The result should hold only the lines from the one with "工控网技术、地区、交流QQ群公..." through the final line of the data below, transcribed exactly, pictures left out.
[[ RECORDS TO PROCESS, beginning ]]
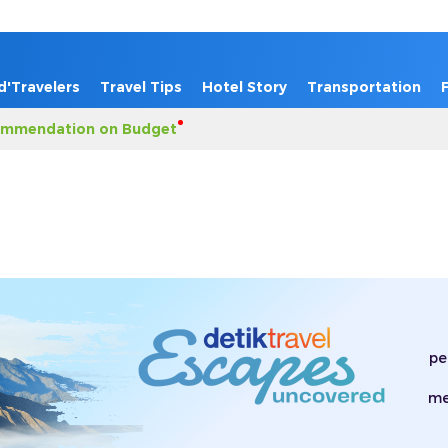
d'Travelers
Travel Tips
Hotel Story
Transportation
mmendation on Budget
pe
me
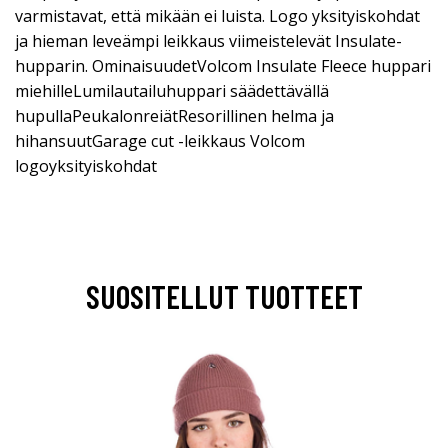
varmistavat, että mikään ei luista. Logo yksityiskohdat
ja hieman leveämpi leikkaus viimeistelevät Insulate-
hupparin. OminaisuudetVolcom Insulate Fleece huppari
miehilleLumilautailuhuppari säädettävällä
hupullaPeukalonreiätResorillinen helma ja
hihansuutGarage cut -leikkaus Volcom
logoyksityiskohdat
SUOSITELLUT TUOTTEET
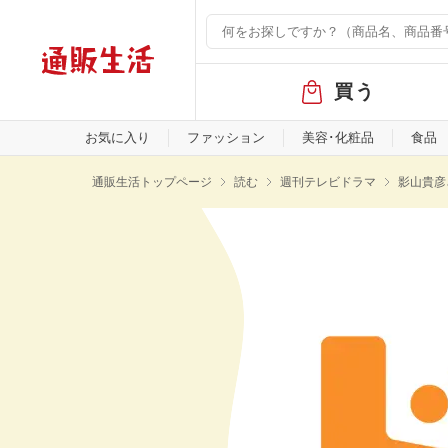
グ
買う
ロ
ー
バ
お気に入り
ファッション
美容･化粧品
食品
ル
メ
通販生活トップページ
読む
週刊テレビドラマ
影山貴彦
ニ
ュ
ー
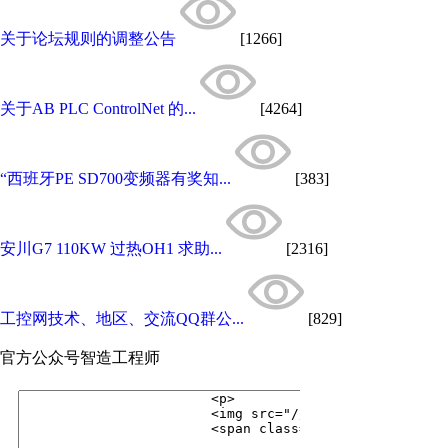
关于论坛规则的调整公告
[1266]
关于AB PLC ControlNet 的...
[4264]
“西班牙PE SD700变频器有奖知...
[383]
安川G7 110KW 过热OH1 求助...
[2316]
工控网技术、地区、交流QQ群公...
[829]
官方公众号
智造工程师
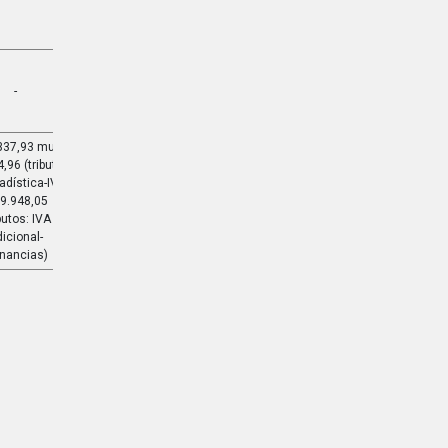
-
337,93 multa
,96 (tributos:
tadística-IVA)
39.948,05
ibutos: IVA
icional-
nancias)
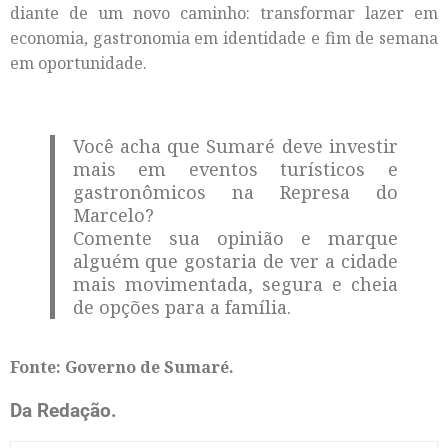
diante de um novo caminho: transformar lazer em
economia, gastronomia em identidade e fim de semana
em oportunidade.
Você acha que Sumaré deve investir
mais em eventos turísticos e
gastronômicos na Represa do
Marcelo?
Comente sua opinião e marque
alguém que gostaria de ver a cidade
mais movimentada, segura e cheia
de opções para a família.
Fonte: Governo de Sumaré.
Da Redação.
[[ RECORDS TO PROCESS, end ]]
YOUR SOLUTION =
工控网技术、地区、交流QQ群公...
[829]
官方公众号
智造工程师
-
337,93 multa
,96 (tributos:
tadística-IVA)
39.948,05
ibutos: IVA
icional-
nancias)
diante de um novo caminho: transformar lazer em
economia, gastronomia em identidade e fim de semana
em oportunidade.
Você acha que Sumaré deve investir
mais em eventos turísticos e
gastronômicos na Represa do
Marcelo?
Comente sua opinião e marque
alguém que gostaria de ver a cidade
mais movimentada, segura e cheia
de opções para a família.
Fonte: Governo de Sumaré.
Da Redação.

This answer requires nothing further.